Furthermore, there is no guarantee that ending your life would end your suffering. Even though it is not known what happens to us after we die or whether or not there is an afterlife, many distressed people assume suicide will help them out of their desperate situation. But what if it didn’t? What if they are wrong? What if suicide makes an individual’s psychological situation worse? The book Life After Life by Raymond Moody contains interesting antidotes of individuals who attempted suicide, had hellish near death experiences (NDE) and now believe that the act of suicide may actually increase their suffering after death, in the “afterlife” (if such a dimension exists).
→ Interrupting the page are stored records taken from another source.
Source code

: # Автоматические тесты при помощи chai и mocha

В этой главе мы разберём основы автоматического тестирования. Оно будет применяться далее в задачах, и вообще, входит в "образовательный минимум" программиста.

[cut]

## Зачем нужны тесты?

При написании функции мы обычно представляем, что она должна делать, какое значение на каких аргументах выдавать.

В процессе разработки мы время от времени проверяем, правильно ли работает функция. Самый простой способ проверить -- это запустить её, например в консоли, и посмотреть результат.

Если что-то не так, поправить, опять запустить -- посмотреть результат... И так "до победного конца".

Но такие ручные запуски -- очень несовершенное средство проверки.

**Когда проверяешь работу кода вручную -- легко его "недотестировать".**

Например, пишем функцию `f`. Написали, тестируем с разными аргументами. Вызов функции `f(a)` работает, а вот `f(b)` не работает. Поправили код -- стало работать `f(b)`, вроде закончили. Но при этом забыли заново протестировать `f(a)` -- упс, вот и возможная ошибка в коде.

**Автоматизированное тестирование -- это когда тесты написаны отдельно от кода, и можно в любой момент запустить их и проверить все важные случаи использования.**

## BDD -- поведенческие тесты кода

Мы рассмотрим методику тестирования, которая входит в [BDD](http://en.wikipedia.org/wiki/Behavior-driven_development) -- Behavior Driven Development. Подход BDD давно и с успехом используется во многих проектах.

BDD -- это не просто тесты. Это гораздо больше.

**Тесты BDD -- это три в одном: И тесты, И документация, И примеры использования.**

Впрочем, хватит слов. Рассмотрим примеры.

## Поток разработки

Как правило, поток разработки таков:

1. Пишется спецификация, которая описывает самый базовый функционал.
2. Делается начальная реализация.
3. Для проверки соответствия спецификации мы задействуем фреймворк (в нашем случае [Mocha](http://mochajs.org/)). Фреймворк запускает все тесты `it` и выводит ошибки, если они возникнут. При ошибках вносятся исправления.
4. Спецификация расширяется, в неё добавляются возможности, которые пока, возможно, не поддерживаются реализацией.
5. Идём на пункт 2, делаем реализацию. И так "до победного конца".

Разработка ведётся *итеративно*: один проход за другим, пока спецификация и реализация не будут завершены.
You need more help than I can offer over the Internet and that is why I strongly suggest that you seek help either from a hospital (because of your suicidal thinking) or from a mental health clinician. You are not thinking clearly or rationally. Please recognize that suicide is not the answer and find yourself help immediately. If there is little help available, please try to realize that what other people think of you does not matter. Other people’s opinions should not determine how you think about yourself; those opinions are not worth hurting yourself for. Continue to be courageous as you have over the past five years and challenge yourself to stop caring about what other people think about you. And please try to find help immediately.